Exosite based inhibition of the MMP-13 hemopexin domain as a potential wide range therapeutic strategy for breast and colorectal cancers

This project aims to develop promising therapeutic strategies against breast and colorectal cancers. Matrix metalloproteinase-13 (MMP-13) has long been identified as a target of inhibition in the treatment of osteoarthritis (OA), rheumatoid arthritis (RA) and breast cancer. Recent reports suggest that selective inhibition of MMP-13 can be achieved by targeting the hemopexin (Hpx) domain of the protease which is critical for its substrate specificity. For the first time, in our earlier cheminformatics study, we targeted putative characteristic hemopexin residues (HCR- 13pf) of MMP-13 and identified seven lead molecules using high throughput virtual screening. As preliminary data, we present here the experimental validation of these lead compounds. Two compounds exhibit potential inhibitory activity against MMP-13. Our results support that these compounds can serve as building blocks for designing therapeutic possibilities for the treatment of breast and colorectal cancers.

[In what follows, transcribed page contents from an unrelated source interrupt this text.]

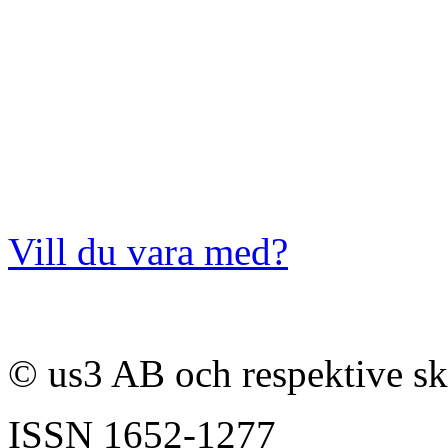
Vill du vara med?
© us3 AB och respektive s
ISSN
1652-1277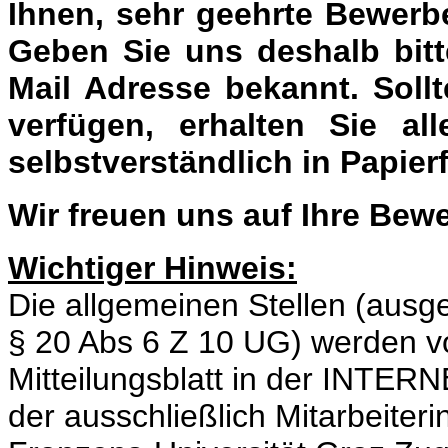
Ihnen, sehr geehrte Bewerb
Geben Sie uns deshalb bitt
Mail Adresse bekannt. Soll
verfügen, erhalten Sie al
selbstverständlich in Papier
Wir freuen uns auf Ihre Bew
Wichtiger Hinweis:
Die allgemeinen Stellen (au
§ 20 Abs 6 Z 10 UG) werden vo
Mitteilungsblatt in der INT
der ausschließlich Mitarbeiteri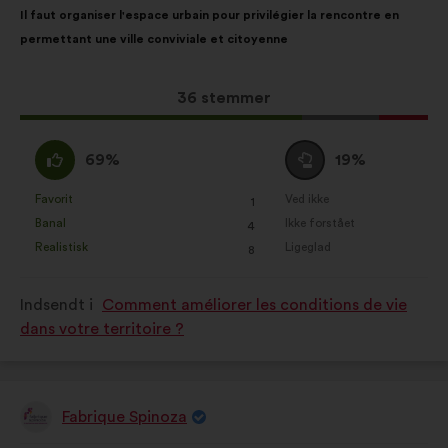
Forslagets
Med
Il faut organiser l'espace urbain pour privilégier la rencontre en
indhold:
følgende
permettant une ville conviviale et citoyenne
fordeling:
Dette
36 stemmer
forslag
har
Enig
Neutral
69%
19%
opnået:
:
:
Favorit
Ved ikke
:
gang
:
gang
1
Dette
Dette
Banal
Ikke forstået
:
gang
:
gang
4
forslag
forslag
Realistisk
Ligeglad
:
gang
:
gang
8
er
er
kvalificeret
kvalificeret
Indsendt i
Comment améliorer les conditions de vie
som:
som:
dans votre territoire ?
Fabrique Spinoza
Forslag
fra: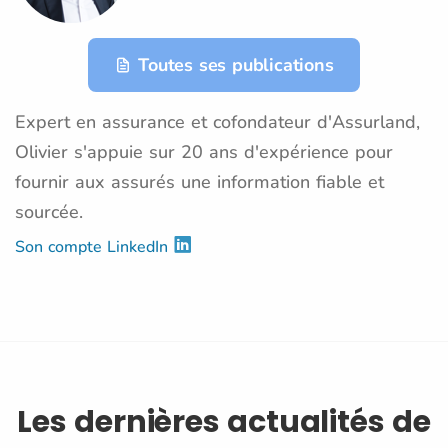
Toutes ses publications
Expert en assurance et cofondateur d'Assurland,
Olivier s'appuie sur 20 ans d'expérience pour
fournir aux assurés une information fiable et
sourcée.
Son compte LinkedIn
Les dernières actualités de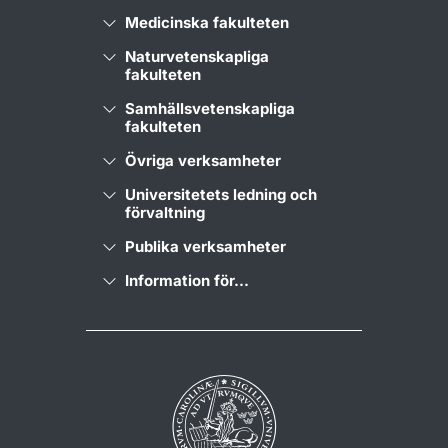
Medicinska fakulteten
Naturvetenskapliga
fakulteten
Samhällsvetenskapliga
fakulteten
Övriga verksamheter
Universitetets ledning och
förvaltning
Publika verksamheter
Information för...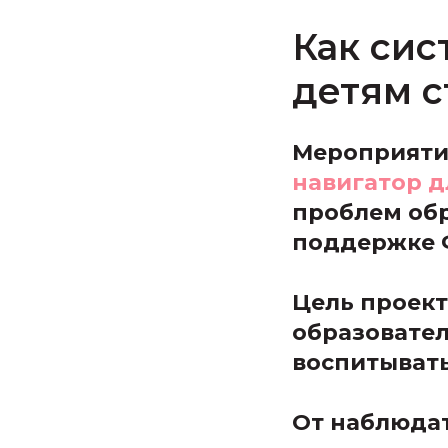
Как сис
детям с
Мероприяти
навигатор д
проблем обр
поддержке 
Цель проект
образовате
воспитывать
От наблюдат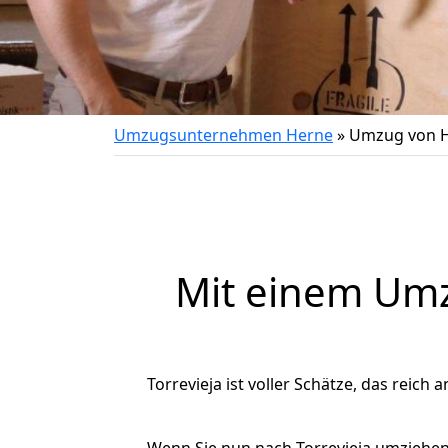
Umzugsunternehmen Herne
»
Umzug von H
Mit einem Um
Torrevieja ist voller Schätze, das reich 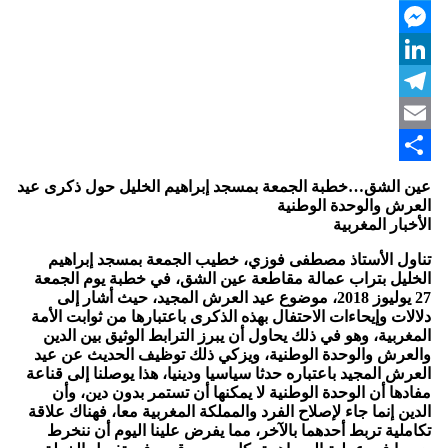
Twitter
Messenger
LinkedIn
Telegram
Email
Share
عين الشق…خطبة الجمعة بمسجد إبراهيم الخليل حول ذكرى عيد
العرش والوحدة الوطنية
الأخبار المغربية
تناول الأستاذ مصطفى فوزي، خطيب الجمعة بمسجد إبراهيم
الخليل بتراب عمالة مقاطعة عين الشق، في خطبة يوم الجمعة
27 يوليوز 2018، موضوع عيد العرش المجيد، حيث أشار إلى
دلالات وإيحاءات الاحتفال بهذه الذكرى باعتبارها من ثوابت الأمة
المغربية، وهو في ذلك يحاول أن يبرز الترابط الوثيق بين الدين
والعرش والوحدة الوطنية، ويزكي ذلك توظيف الحديث عن عيد
العرش المجيد باعتباره حدثا سياسيا ودينيا، هذا يوصلنا إلى قناعة
مفادها أن الوحدة الوطنية لا يمكنها أن تستمر بدون دين، وأن
الدين إنما جاء لإصلاح الفرد والمملكة المغربية معا، فهناك علاقة
تكاملية تربط أحدهما بالآخر، مما يفرض علينا اليوم أن ننخرط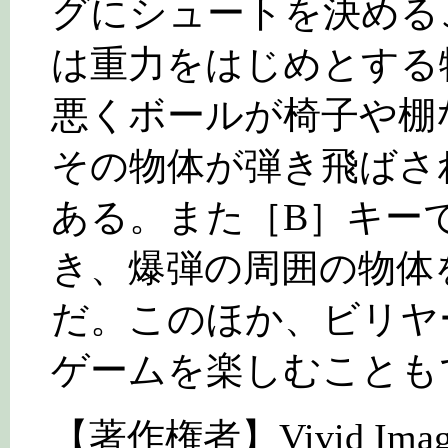
グにシュートを決める
は重力をはじめとする
悪くボールが椅子や棚
その物体が弾き飛ばさ
ある。また［B］キー
き、爆弾の周囲の物体
だ。このほか、ビリヤ
ゲームを楽しむことも
【著作権者】Vivid Imag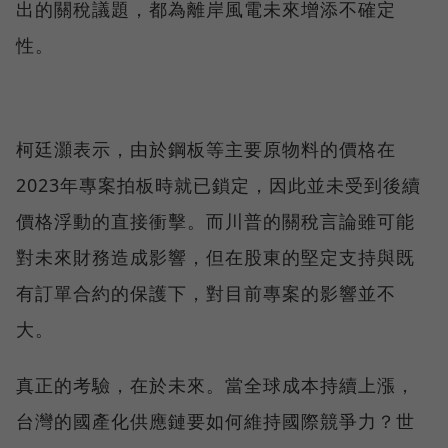
出的關稅議題，都為離岸風電未來增添不確定
性。
柯廷灝表示，由於鋼板等主要原物料的價格在
2023年專案拍板時就已鎖定，因此並未受到後續
價格浮動的直接衝擊。而川普的關稅言論雖可能
對未來財務造成影響，但在股東的堅定支持與既
有訂單合約的保護下，對目前專案的影響並不
大。
真正的考驗，在於未來。當全球成本持續上漲，
台灣的國產化供應鏈要如何維持國際競爭力？世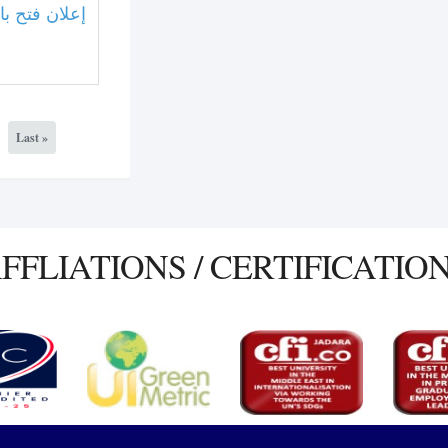
إعلان فتح ب
Last »
FFLIATIONS / CERTIFICATIO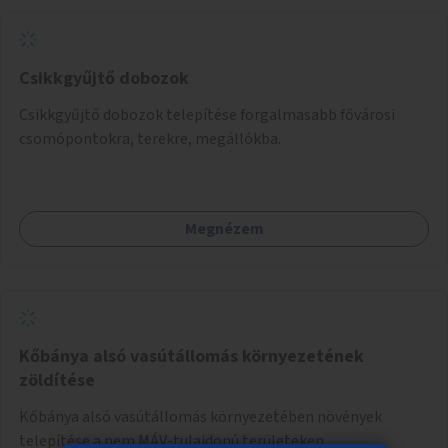
Csikkgyűjtő dobozok
Csikkgyűjtő dobozok telepítése forgalmasabb fővárosi
csomópontokra, terekre, megállókba.
Megnézem
Kőbánya alsó vasútállomás környezetének
zöldítése
Kőbánya alsó vasútállomás környezetében növények
telepítése a nem MÁV-tulajdonú területeken.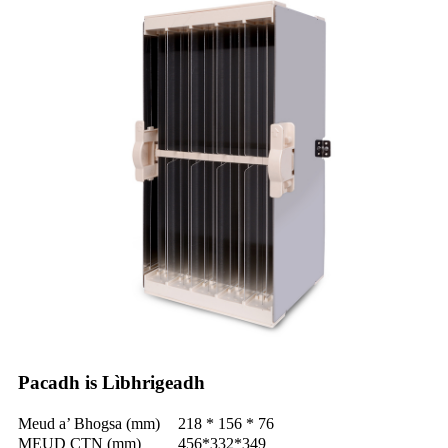
Pacadh is Lìbhrigeadh
Meud a’ Bhogsa (mm)
218 * 156 * 76
MEUD CTN (mm)
456*332*349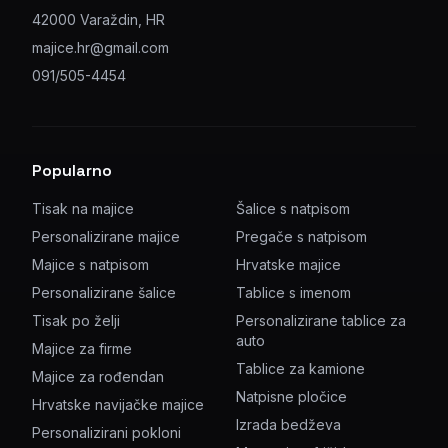
42000 Varaždin, HR
majice.hr@gmail.com
091/505-4454
Popularno
Tisak na majice
Šalice s natpisom
Personalizirane majice
Pregače s natpisom
Majice s natpisom
Hrvatske majice
Personalizirane šalice
Tablice s imenom
Tisak po želji
Personalizirane tablice za
auto
Majice za firme
Tablice za kamione
Majice za rođendan
Natpisne pločice
Hrvatske navijačke majice
Izrada bedževa
Personalizirani pokloni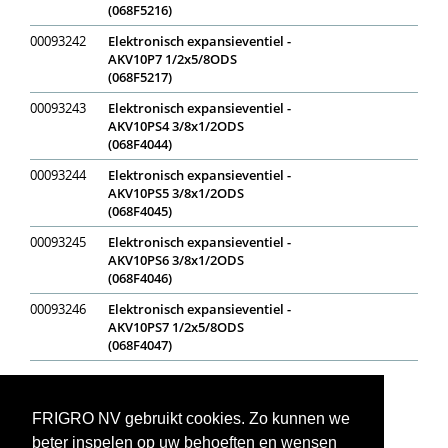
(068F5216)
00093242
Elektronisch expansieventiel -
AKV10P7 1/2x5/8ODS
(068F5217)
00093243
Elektronisch expansieventiel -
AKV10PS4 3/8x1/2ODS
(068F4044)
00093244
Elektronisch expansieventiel -
AKV10PS5 3/8x1/2ODS
(068F4045)
00093245
Elektronisch expansieventiel -
AKV10PS6 3/8x1/2ODS
(068F4046)
00093246
Elektronisch expansieventiel -
AKV10PS7 1/2x5/8ODS
(068F4047)
Op voorraad
In bestelling
Niet op voorraad
Voorraadweergave onder voorbehoud van verkoop
FRIGRO NV gebruikt cookies. Zo kunnen we
beter inspelen op uw behoeften en wensen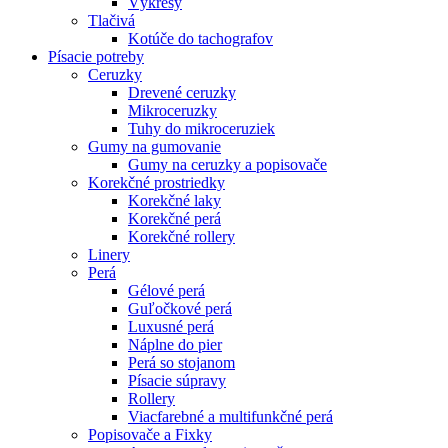
Výkresy
Tlačivá
Kotúče do tachografov
Písacie potreby
Ceruzky
Drevené ceruzky
Mikroceruzky
Tuhy do mikroceruziek
Gumy na gumovanie
Gumy na ceruzky a popisovače
Korekčné prostriedky
Korekčné laky
Korekčné perá
Korekčné rollery
Linery
Perá
Gélové perá
Guľočkové perá
Luxusné perá
Náplne do pier
Perá so stojanom
Písacie súpravy
Rollery
Viacfarebné a multifunkčné perá
Popisovače a Fixky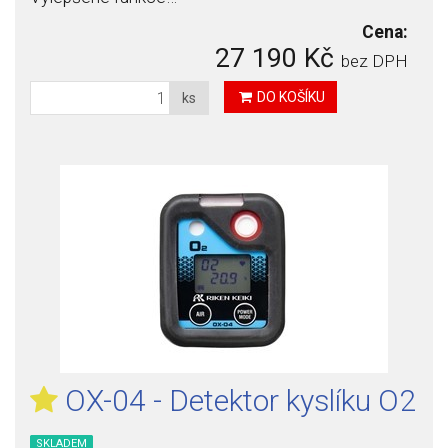
Cena:
27 190 Kč
bez DPH
DO KOŠÍKU
ks
OX-04 - Detektor kyslíku O2
SKLADEM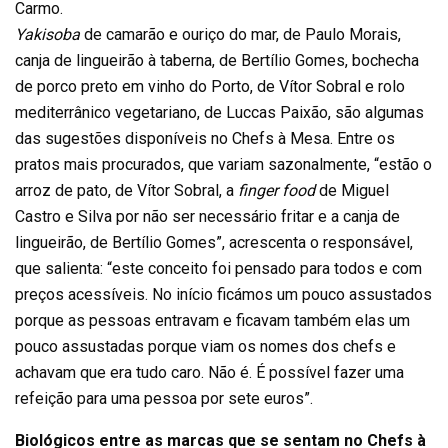
Carmo.
Yakisoba
de camarão e ouriço do mar, de Paulo Morais,
canja de lingueirão à taberna, de Bertílio Gomes, bochecha
de porco preto em vinho do Porto, de Vítor Sobral e rolo
mediterrânico vegetariano, de Luccas Paixão, são algumas
das sugestões disponíveis no Chefs à Mesa. Entre os
pratos mais procurados, que variam sazonalmente, “estão o
arroz de pato, de Vítor Sobral, a
finger food
de Miguel
Castro e Silva por não ser necessário fritar e a canja de
lingueirão, de Bertílio Gomes”, acrescenta o responsável,
que salienta: “este conceito foi pensado para todos e com
preços acessíveis. No início ficámos um pouco assustados
porque as pessoas entravam e ficavam também elas um
pouco assustadas porque viam os nomes dos chefs e
achavam que era tudo caro. Não é. É possível fazer uma
refeição para uma pessoa por sete euros”.
Biológicos entre as marcas que se sentam no Chefs à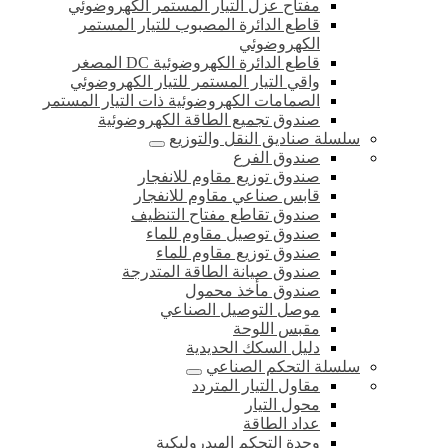
مفتاح عزل التيار المستمر الكهروضوئي
قاطع الدائرة المصبوب للتيار المستمر
الكهروضوئي
قاطع الدائرة الكهروضوئية DC المصغر
واقي التيار المستمر للتيار الكهروضوئي
الصمامات الكهروضوئية ذات التيار المستمر
صندوق تجميع الطاقة الكهروضوئية
سلسلة صناديق النقل والتوزيع
صندوق الفرع
صندوق توزيع مقاوم للانفجار
قابس صناعي مقاوم للانفجار
صندوق تقاطع مفتاح التنظيف
صندوق توصيل مقاوم للماء
صندوق توزيع مقاوم للماء
صندوق صيانة الطاقة المتدرجة
صندوق مأخذ محمول
موصل التوصيل الصناعي
مقبس اللوحة
دليل السكك الحديدية
سلسلة التحكم الصناعي
مقاول التيار المتردد
محول التيار
عداد الطاقة
وحدة التحكم الهيدروليكية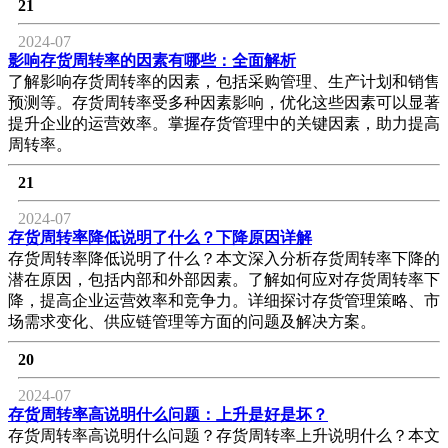
21
2024-07
影响存货周转率的因素有哪些：全面解析
了解影响存货周转率的因素，包括采购管理、生产计划和销售
预测等。存货周转率受多种因素影响，优化这些因素可以显著
提升企业的运营效率。掌握存货管理中的关键因素，助力提高
周转率。
21
2024-07
存货周转率降低说明了什么？下降原因详解
存货周转率降低说明了什么？本文深入分析存货周转率下降的
潜在原因，包括内部和外部因素。了解如何应对存货周转率下
降，提高企业运营效率和竞争力。详细探讨存货管理策略、市
场需求变化、供应链管理等方面的问题及解决方案。
20
2024-07
存货周转率高说明什么问题：上升是好是坏？
存货周转率高说明什么问题？存货周转率上升说明什么？本文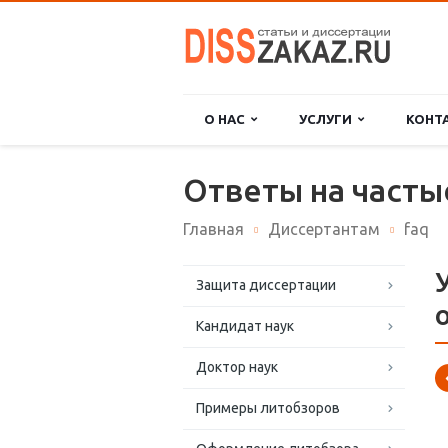
О НАС
УСЛУГИ
КОНТ
Ответы на часты
Главная
Диссертантам
faq
Защита диссертации
Кандидат наук
Доктор наук
Примеры литобзоров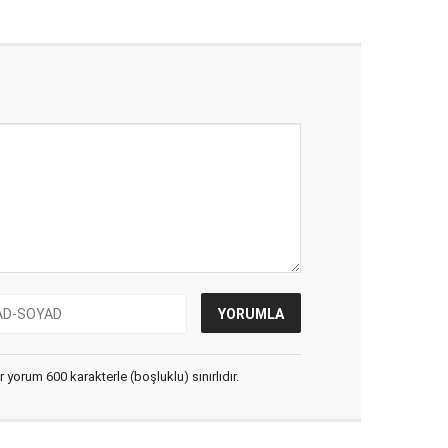
yorum 600 karakterle (boşluklu) sınırlıdır.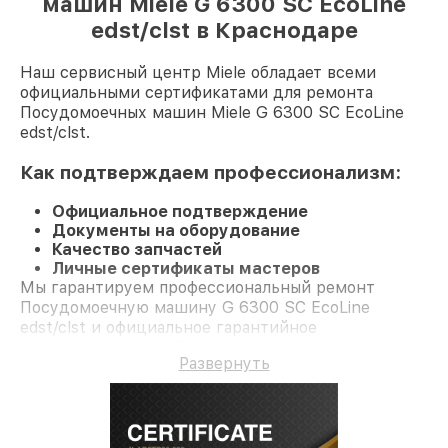
машин Miele G 6300 SC EcoLine
edst/clst в Краснодаре
Наш сервисный центр Miele обладает всеми
официальными сертификатами для ремонта
Посудомоечных машин Miele G 6300 SC EcoLine
edst/clst.
Как подтверждаем профессионализм:
Официальное подтверждение
Документы на оборудование
Качество запчастей
Личные сертификаты мастеров
Мы гарантируем профессиональный ремонт
Посудомоечную машину G 6300 SC EcoLine
edst/clst и официальное гарантийное
сопровождение до 3-х лет.
Развернуть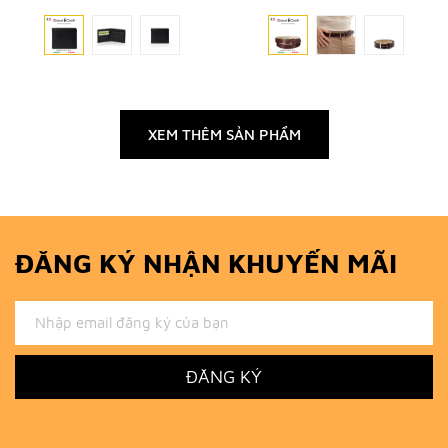
XEM THÊM SẢN PHẨM
ĐĂNG KÝ NHẬN KHUYẾN MÃI
ĐĂNG KÝ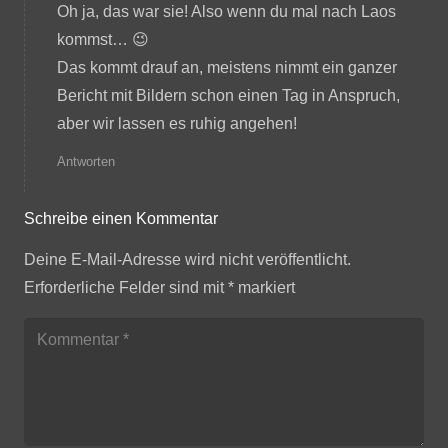
Oh ja, das war sie! Also wenn du mal nach Laos
kommst… 😉
Das kommt drauf an, meistens nimmt ein ganzer
Bericht mit Bildern schon einen Tag in Anspruch,
aber wir lassen es ruhig angehen!
Antworten
Schreibe einen Kommentar
Deine E-Mail-Adresse wird nicht veröffentlicht.
Erforderliche Felder sind mit
*
markiert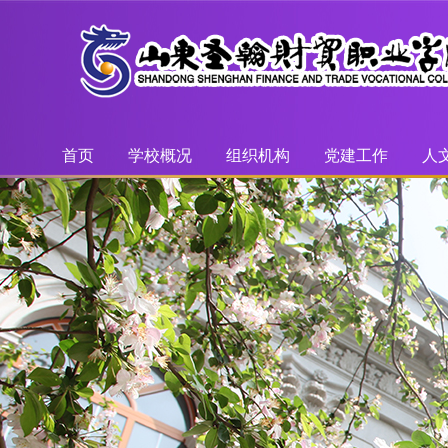
首页
学校概况
组织机构
党建工作
人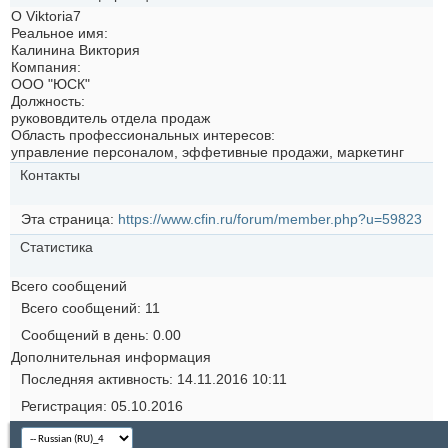
О Viktoria7
Реальное имя:
Калинина Виктория
Компания:
ООО "ЮСК"
Должность:
рукововдитель отдела продаж
Область профессиональных интересов:
управление персоналом, эффетивные продажи, маркетинг
Контакты
Эта страница
https://www.cfin.ru/forum/member.php?u=59823
Статистика
Всего сообщений
Всего сообщений
11
Сообщений в день
0.00
Дополнительная информация
Последняя активность
14.11.2016
10:11
Регистрация
05.10.2016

In this proposal our specific aims are: 1. Synthesis of a small library of compounds 5 and 6: 2. Determine inhibition of MMP13 activity of new derivatives of compounds 5 and 6 3. Confirm anti-tumor effects of compounds 5 and 6 and their new derivatives: 4. Determine heparin-enhanced detection of MMP13 activity using gelatin zymography: 5. Determine anti-invasive effects of compounds 5 and 6 and their derivatives 6. Investigate in vivo efficacies of compounds 5 and 6 and their derivatives. 7. Crystal structure of the Hpx domain of MMP-13 in complex with compounds 5 and 6 and their derivatives.